Muchos están consultado si existe posibilidad de retorno en el futuro, lo que da idea de que confían en que cambios en la cúpula que afecten a los altos cargos actuales puedan rebajar la «tensión», según las mismas fuentes, que comentan que las broncas y los malos modos son frecuentes, sobre todo tras estallar la crisis de la Covid-19.

En el mal ambiente imperante en el Paseo del Prado ha influido mucho también el acuerdo de intercambio de funcionarios establecido con la división, que permite, por ejemplo, que el Ministerio de Iglesias o el de Garzón puedan echar mano de empleados que habían permanecido siempre en Sanidad. La «voracidad» del vicepresidente del Gobierno a la hora de reclutarlos ha desatado irritación no sólo en muchos de los funcionarios trasladados, sino también en los que han permanecido a las órdenes de Illa y su equipo: la presión de la Covid-19 y la reducción de la plantilla les ha sobrecargado de trabajo.
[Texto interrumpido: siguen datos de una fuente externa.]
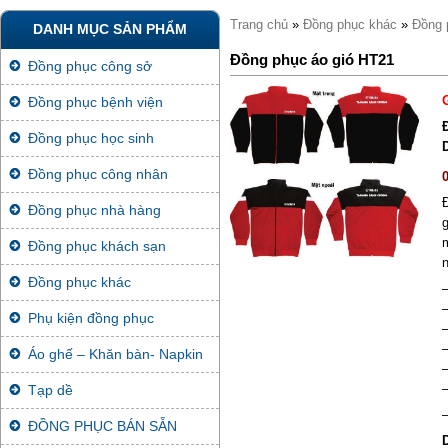
Trang chủ
»
Đồng phục khác
»
Đồng 
DANH MỤC SẢN PHẨM
Đồng phục áo gió HT21
Đồng phục công sở
Đồng phục bệnh viện
Đồng phục học sinh
Đồng phục công nhân
Đồng phục nhà hàng
Đồng phục khách sạn
Đồng phục khác
Phụ kiện đồng phục
Áo ghế – Khăn bàn- Napkin
Tạp dề
ĐỒNG PHỤC BÁN SẴN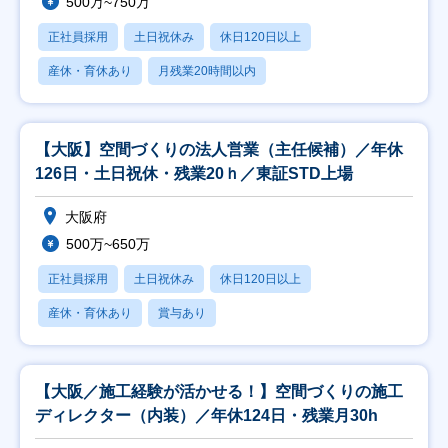
500万~750万
正社員採用
土日祝休み
休日120日以上
産休・育休あり
月残業20時間以内
【大阪】空間づくりの法人営業（主任候補）／年休
126日・土日祝休・残業20ｈ／東証STD上場
大阪府
500万~650万
正社員採用
土日祝休み
休日120日以上
産休・育休あり
賞与あり
【大阪／施工経験が活かせる！】空間づくりの施工
ディレクター（内装）／年休124日・残業月30h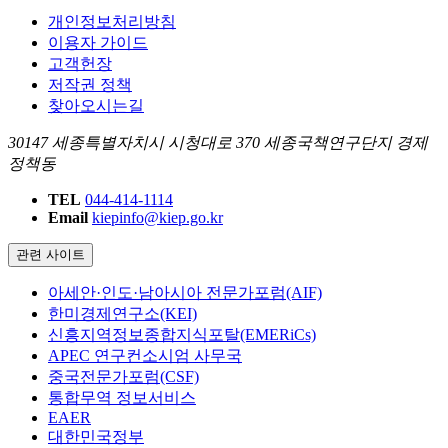
개인정보처리방침
이용자 가이드
고객헌장
저작권 정책
찾아오시는길
30147 세종특별자치시 시청대로 370 세종국책연구단지 경제
정책동
TEL
044-414-1114
Email
kiepinfo@kiep.go.kr
관련 사이트
아세안·인도·남아시아 전문가포럼(AIF)
한미경제연구소(KEI)
신흥지역정보종합지식포탈(EMERiCs)
APEC 연구컨소시엄 사무국
중국전문가포럼(CSF)
통합무역 정보서비스
EAER
대한민국정부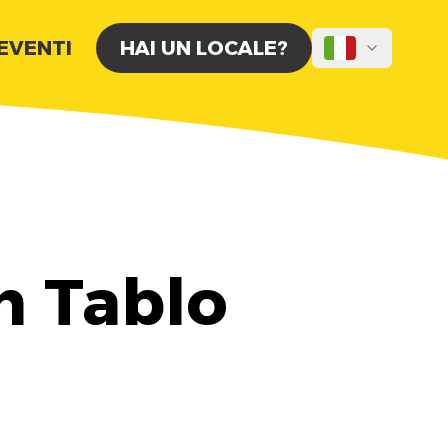
 EVENTI
HAI UN LOCALE?
n Tablo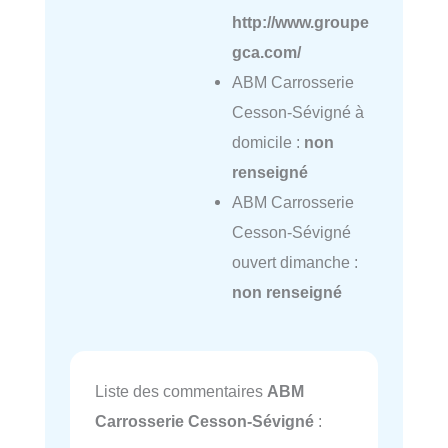
http://www.groupe
gca.com/
ABM Carrosserie
Cesson-Sévigné à
domicile :
non
renseigné
ABM Carrosserie
Cesson-Sévigné
ouvert dimanche :
non renseigné
Liste des commentaires
ABM
Carrosserie Cesson-Sévigné
: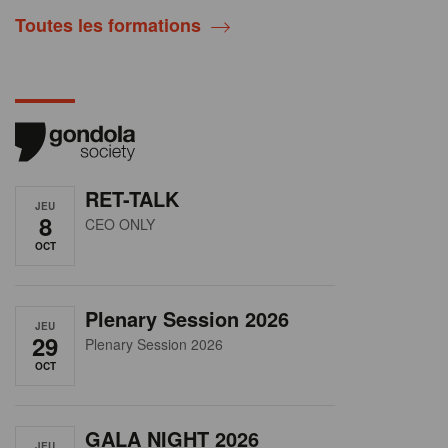
Toutes les formations
RET-TALK
JEU
8
CEO ONLY
OCT
Plenary Session 2026
JEU
29
Plenary Session 2026
OCT
GALA NIGHT 2026
JEU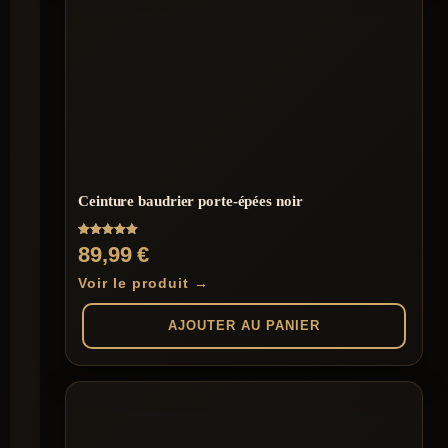
Ceinture baudrier porte-épées noir
Note
89,99
€
5.00
sur 5
Voir le produit →
AJOUTER AU PANIER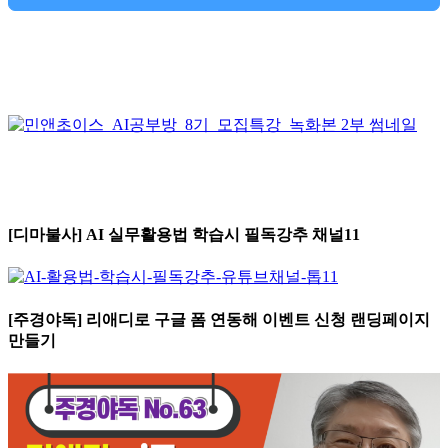
[디마불사] AI 실무활용법 학습시 필독강추 채널11
[주경야독] 리애디로 구글 폼 연동해 이벤트 신청 랜딩페이지
만들기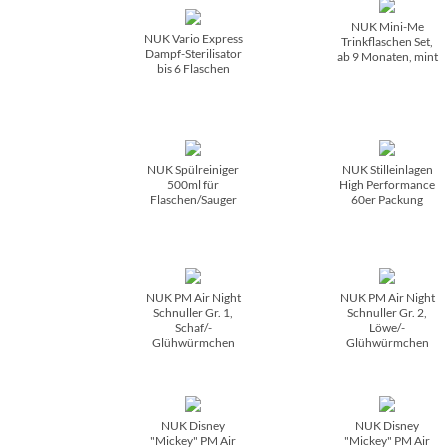
NUK Mini-Me
NUK Vario Express
Trinkflaschen Set,
Dampf-Sterilisator
ab 9 Monaten, mint
bis 6 Flaschen
NUK Spülreiniger
NUK Stilleinlagen
500ml für
High Performance
Flaschen/­Sauger
60er Packung
NUK PM Air Night
NUK PM Air Night
Schnuller Gr. 1,
Schnuller Gr. 2,
Schaf/­
Löwe/­
Glühwürmchen
Glühwürmchen
NUK Disney
NUK Disney
"Mickey" PM Air
"Mickey" PM Air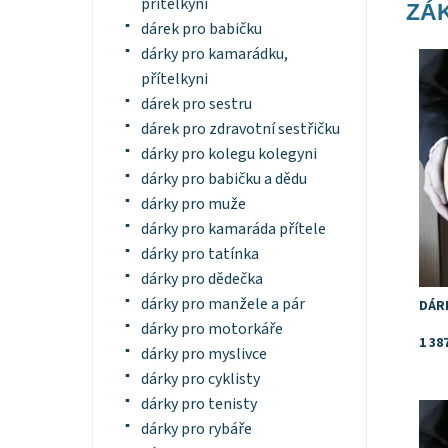
přítelkyni
ZÁK
dárek pro babičku
dárky pro kamarádku,
Tip 
přítelkyni
Dost
Znač
dárek pro sestru
dárek pro zdravotní sestřičku
dárky pro kolegu kolegyni
dárky pro babičku a dědu
dárky pro muže
dárky pro kamaráda přítele
dárky pro tatínka
dárky pro dědečka
dárky pro manžele a pár
DÁR
dárky pro motorkáře
1 38
dárky pro myslivce
dárky pro cyklisty
dárky pro tenisty
Tip 
dárky pro rybáře
Dost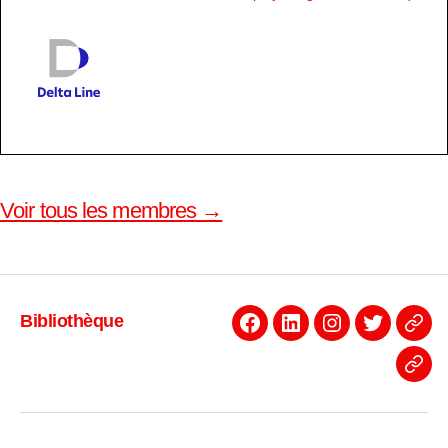
Voir tous les membres →
Bibliothèque
Facebook
Linkedin
Instagram
Twitter
Even
News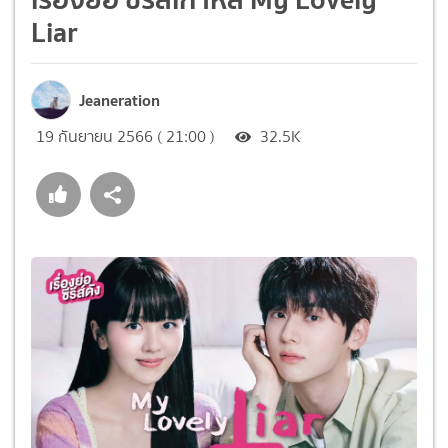
Liar
Jeaneration
19 กันยายน 2566 ( 21:00 )
32.5K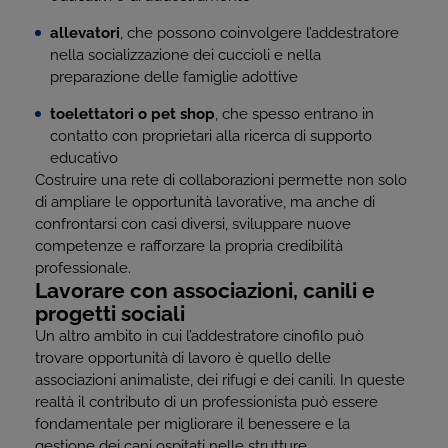
allevatori
, che possono coinvolgere l’addestratore
nella socializzazione dei cuccioli e nella
preparazione delle famiglie adottive
toelettatori o pet shop
, che spesso entrano in
contatto con proprietari alla ricerca di supporto
educativo
Costruire una rete di collaborazioni permette non solo
di ampliare le opportunità lavorative, ma anche di
confrontarsi con casi diversi, sviluppare nuove
competenze e rafforzare la propria credibilità
professionale.
Lavorare con associazioni, canili e
progetti sociali
Un altro ambito in cui l’addestratore cinofilo può
trovare opportunità di lavoro è quello delle
associazioni animaliste, dei rifugi e dei canili. In queste
realtà il contributo di un professionista può essere
fondamentale per migliorare il benessere e la
gestione dei cani ospitati nelle strutture.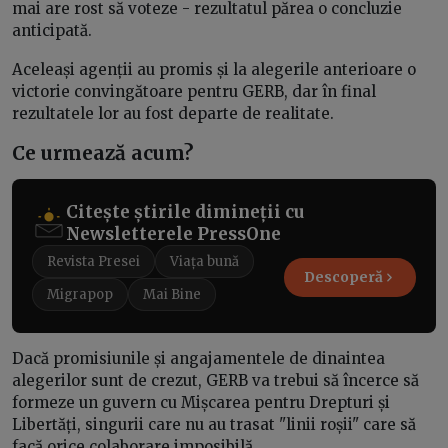
mai are rost să voteze - rezultatul părea o concluzie
anticipată.
Aceleași agenții au promis și la alegerile anterioare o
victorie convingătoare pentru GERB, dar în final
rezultatele lor au fost departe de realitate.
Ce urmează acum?
Citește știrile dimineții cu
Newsletterele PressOne
Revista Presei
Viața bună
Descoperă
Migrapop
Mai Bine
Dacă promisiunile și angajamentele de dinaintea
alegerilor sunt de crezut, GERB va trebui să încerce să
formeze un guvern cu Mișcarea pentru Drepturi și
Libertăți, singurii care nu au trasat "linii roșii" care să
facă orice colaborare imposibilă.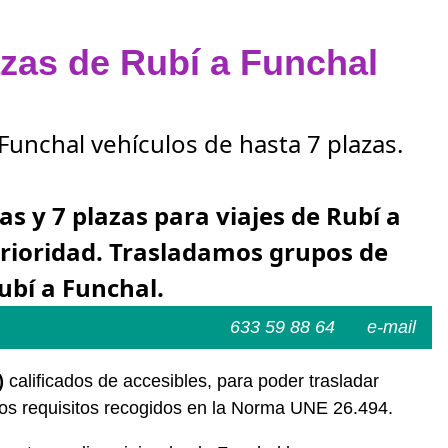
azas de Rubí a Funchal
Funchal vehículos de hasta 7 plazas.
as y 7 plazas para viajes de Rubí a
erioridad. Trasladamos grupos de
ubí a Funchal.
633 59 88 64
e-mail
)
calificados de accesibles, para poder trasladar
los requisitos recogidos en la Norma UNE 26.494.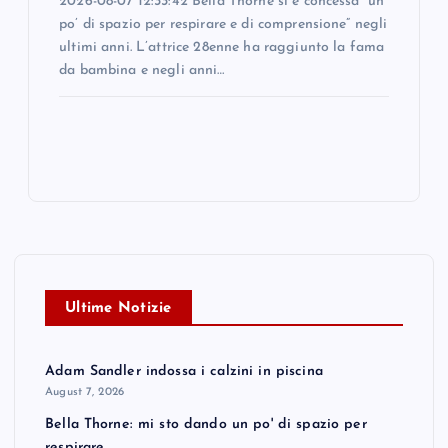
2026-08-07 12:33:42 Bella Thorne si è concessa “un
po’ di spazio per respirare e di comprensione” negli
ultimi anni. L’attrice 28enne ha raggiunto la fama
da bambina e negli anni…
Ultime Notizie
Adam Sandler indossa i calzini in piscina
August 7, 2026
Bella Thorne: mi sto dando un po' di spazio per
respirare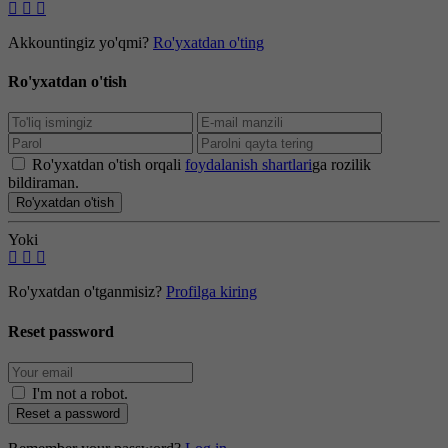
Akkountingiz yo'qmi?
Ro'yxatdan o'ting
Ro'yxatdan o'tish
Ro'yxatdan o'tish orqali
foydalanish shartlari
ga rozilik
bildiraman.
Ro'yxatdan o'tish
Yoki
Ro'yxatdan o'tganmisiz?
Profilga kiring
Reset password
I'm not a robot
.
Reset a password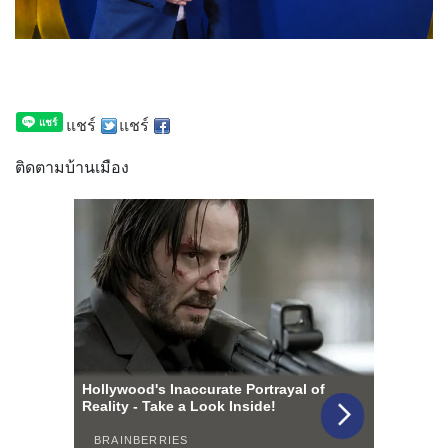
แชร์
แชร์
ติดตามบ้านเมือง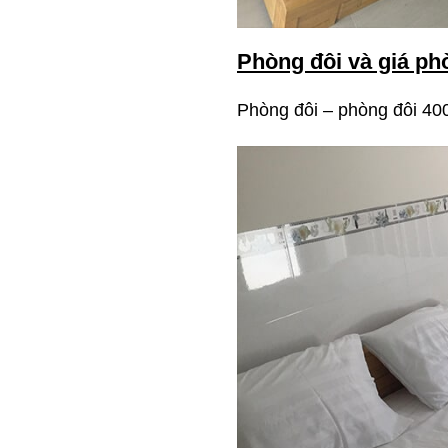
Phòng đôi và giá ph
Phòng đôi – phòng đôi 40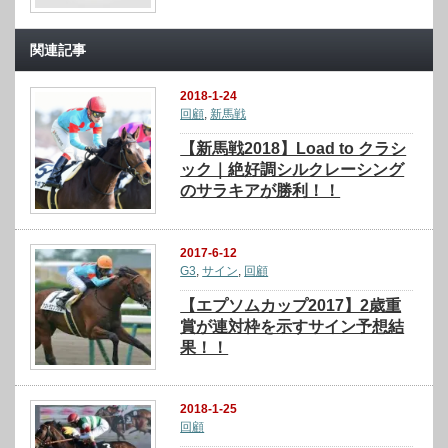
関連記事
2018-1-24
回顧
,
新馬戦
【新馬戦2018】Load to クラシ
ック｜絶好調シルクレーシング
のサラキアが勝利！！
2017-6-12
G3
,
サイン
,
回顧
【エプソムカップ2017】2歳重
賞が連対枠を示すサイン予想結
果！！
2018-1-25
回顧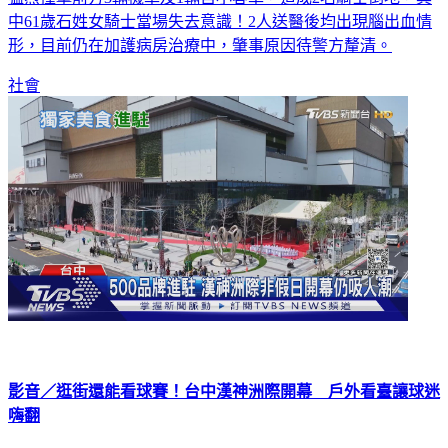
中61歲石姓女騎士當場失去意識！2人送醫後均出現腦出血情
形，目前仍在加護病房治療中，肇事原因待警方釐清。
社會
影音／逛街還能看球賽！台中漢神洲際開幕 戶外看臺讓球迷
嗨翻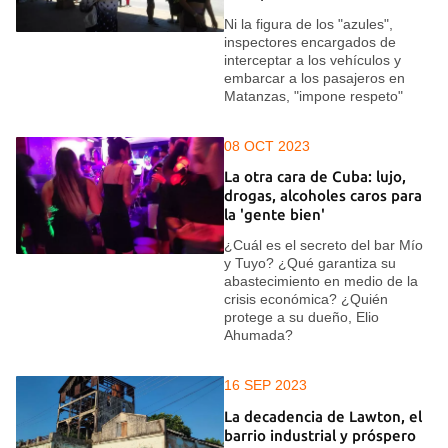
Ni la figura de los "azules",
inspectores encargados de
interceptar a los vehículos y
embarcar a los pasajeros en
Matanzas, "impone respeto"
08 OCT 2023
La otra cara de Cuba: lujo,
drogas, alcoholes caros para
la 'gente bien'
¿Cuál es el secreto del bar Mío
y Tuyo? ¿Qué garantiza su
abastecimiento en medio de la
crisis económica? ¿Quién
protege a su dueño, Elio
Ahumada?
16 SEP 2023
La decadencia de Lawton, el
barrio industrial y próspero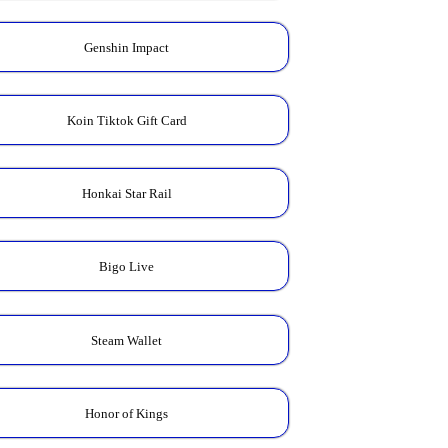
Genshin Impact
Koin Tiktok Gift Card
Honkai Star Rail
Bigo Live
Steam Wallet
Honor of Kings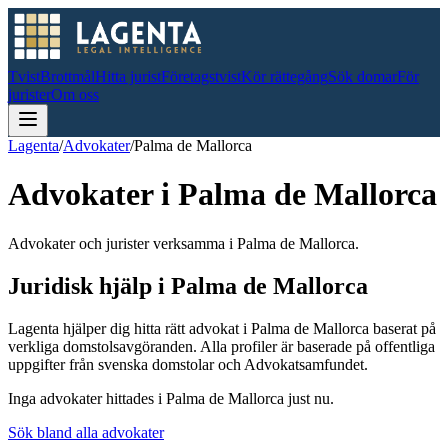
Tvist
Brottmål
Hitta jurist
Företagstvist
Kör rättegång
Sök domar
För
jurister
Om oss
Lagenta
/
Advokater
/
Palma de Mallorca
Advokater i
Palma de Mallorca
Advokater och jurister verksamma i Palma de Mallorca.
Juridisk hjälp i
Palma de Mallorca
Lagenta hjälper dig hitta rätt advokat i
Palma de Mallorca
baserat på
verkliga domstolsavgöranden.
Alla profiler är baserade på offentliga
uppgifter från svenska domstolar och Advokatsamfundet.
Inga advokater hittades i
Palma de Mallorca
just nu.
Sök bland alla advokater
Los ministerios que antes eran solo de Sanidad son, además, unos en los que los complementos específicos resultan más bajos de toda la administración del Estado. Paradójicamente, mientras merman las plantillas en Sanidad en medio de la mayor crisis sanitaria de los últimos cien años en España, la estructura del departamento que dirige Illa ha visto cómo se multiplican los asesores en diferentes unidades. Tal y como informó este periódico, sólo este Ministerio cuenta con 18, el doble, por ejemplo, que los funcionarios adscritos al centro que dirige Fernando Simón.

Seis de los asesores trabajan además en el gabinete del propio ministro. Diez de los 18 asesores son vocales asesores, todos ellos empleados públicos, y ocho son asesores a secas. La Secretaría General también disponía hasta junio de tres vocales asesores de nivel 30. Su ocupante, Faustino Blanco, salió del Ministerio en verano y fue sustituido por Silvia Calzón, con rango de secretaria de Estado. Las mismas fuentes aseguran que hay también numerosos funcionarios aparcados por los altos cargos que apenas hacen trabajo, lo que perjudica a los que no han caído en desgracia, que tienen que hacer por ello más trabajo.